Xerox, Under Activists’ Pressure, Calls Off Merger With Fujifilm

Xerox’s headquarters in Norwalk, Conn. The company said on Sunday that it would replace its chief executive, Jeff Jacobson, while making a series of changes to its board of directors.

Xerox said on Sunday that it was calling off its merger deal with Fujifilm of Japan, after reaching a settlement with the shareholder activist Carl Icahn and another major investor who sharply opposed the deal.

In recent weeks, it had become increasingly clear that the deal was in jeopardy. Under the terms of the settlement with the two shareholders, Xerox said it would replace its chief executive, Jeff Jacobson, while making a series of changes to its board of directors. The company’s first settlement with its investors fell apart this month.

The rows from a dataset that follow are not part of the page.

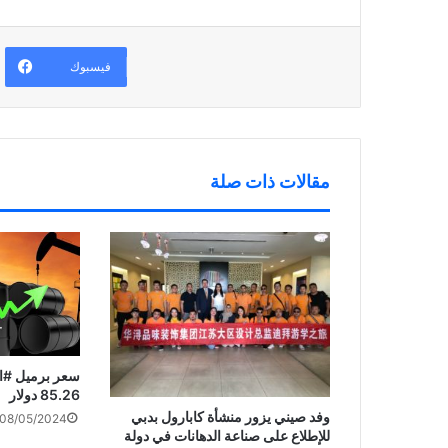
)
ح
ا
ن
ف
ف
ا
ي
ذ
ف
ن
ة
ذ
ا
ج
ة
ف
د
ج
فيسبوك
ذ
ي
د
ة
د
ي
ج
ة
د
د
)
ة
ي
)
د
ة
)
مقالات ذات صلة
سعر
85.26 دولار
وفد صيني يزور منشأة كابارول بدبي
08/05/2024
للإطلاع على صناعة الدهانات في دولة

Mr. Icahn, the billionaire hedge fund manager, and Darwin Deason, who became a major Xerox investor after selling his company to it, had argued that the merger agreement undervalued the company. In a lawsuit aimed at stopping the merger, Mr. Deason accused Mr. Jacobson of striking the deal to keep a job at the combined company.

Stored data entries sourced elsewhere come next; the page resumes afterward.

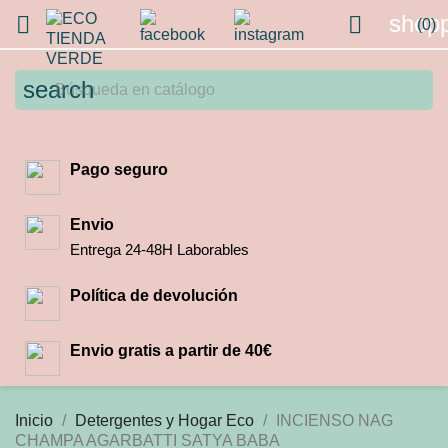
shopp


(0)
search
Pago seguro
Envio
Entrega 24-48H Laborables
Política de devolución
Envio gratis a partir de 40€
Inicio
Detergentes y Hogar Eco
INCIENSO NAG
CHAMPA AGARBATTI SATYA BABA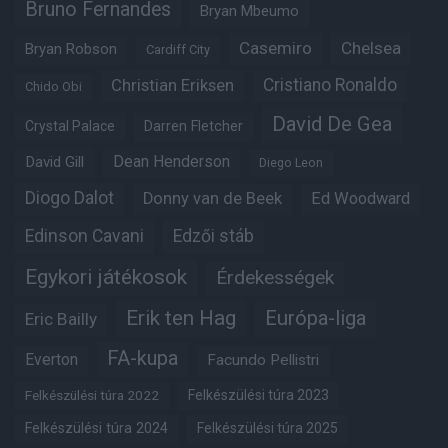
Bruno Fernandes
Bryan Mbeumo
Casemiro
Chelsea
Bryan Robson
Cardiff City
Christian Eriksen
Cristiano Ronaldo
Chido Obi
David De Gea
Crystal Palace
Darren Fletcher
Dean Henderson
David Gill
Diego Leon
Diogo Dalot
Donny van de Beek
Ed Woodward
Edinson Cavani
Edzői stáb
Egykori játékosok
Érdekességek
Erik ten Hag
Európa-liga
Eric Bailly
FA-kupa
Everton
Facundo Pellistri
Felkészülési túra 2022
Felkészülési túra 2023
Felkészülési túra 2024
Felkészülési túra 2025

Xerox said it was backing out of the deal because, among other things, Fujifilm did not deliver audited statements by April 15. When the statements were delivered, it said, the audited financials had “material deviations” from the unaudited statements given to Xerox earlier.

In a statement, Xerox’s former board of directors said that over the past several weeks, it had repeatedly requested that Fujifilm consider improved terms for the deal. “Despite our insistence, Fujifilm provided no assurance that it will do so within an acceptable time frame,” the directors said.

As part of Xerox’s settlement with the investors, the company said John Visentin, a former technology executive, is expected to be named chief executive and vice chairman, replacing Mr. Jacobson. Keith Cozza, chief executive of Icahn Enterprises L.P., will become chairman.

The new board of directors plans to meet soon to “begin a process to evaluate all strategic alternatives to maximize shareholder value,” the company said in a statement.

Under the merger deal announced in January, Fujifilm would have owned just over half of Xerox’s business. The companies had planned to cut $1.7 billion in costs over the next several years while cutting thousands of jobs at their joint venture.

In a statement, Fujifilm said that Xerox didn’t have the right to terminate the deal that it could pursue damages.

“We continue to believe it is the best option designed to allow the stockholders of both companies to share the enhanced future value of the combined company with Fujifilm,” it said. “Fujifilm will urge the Xerox board of directors to reconsider their decision.”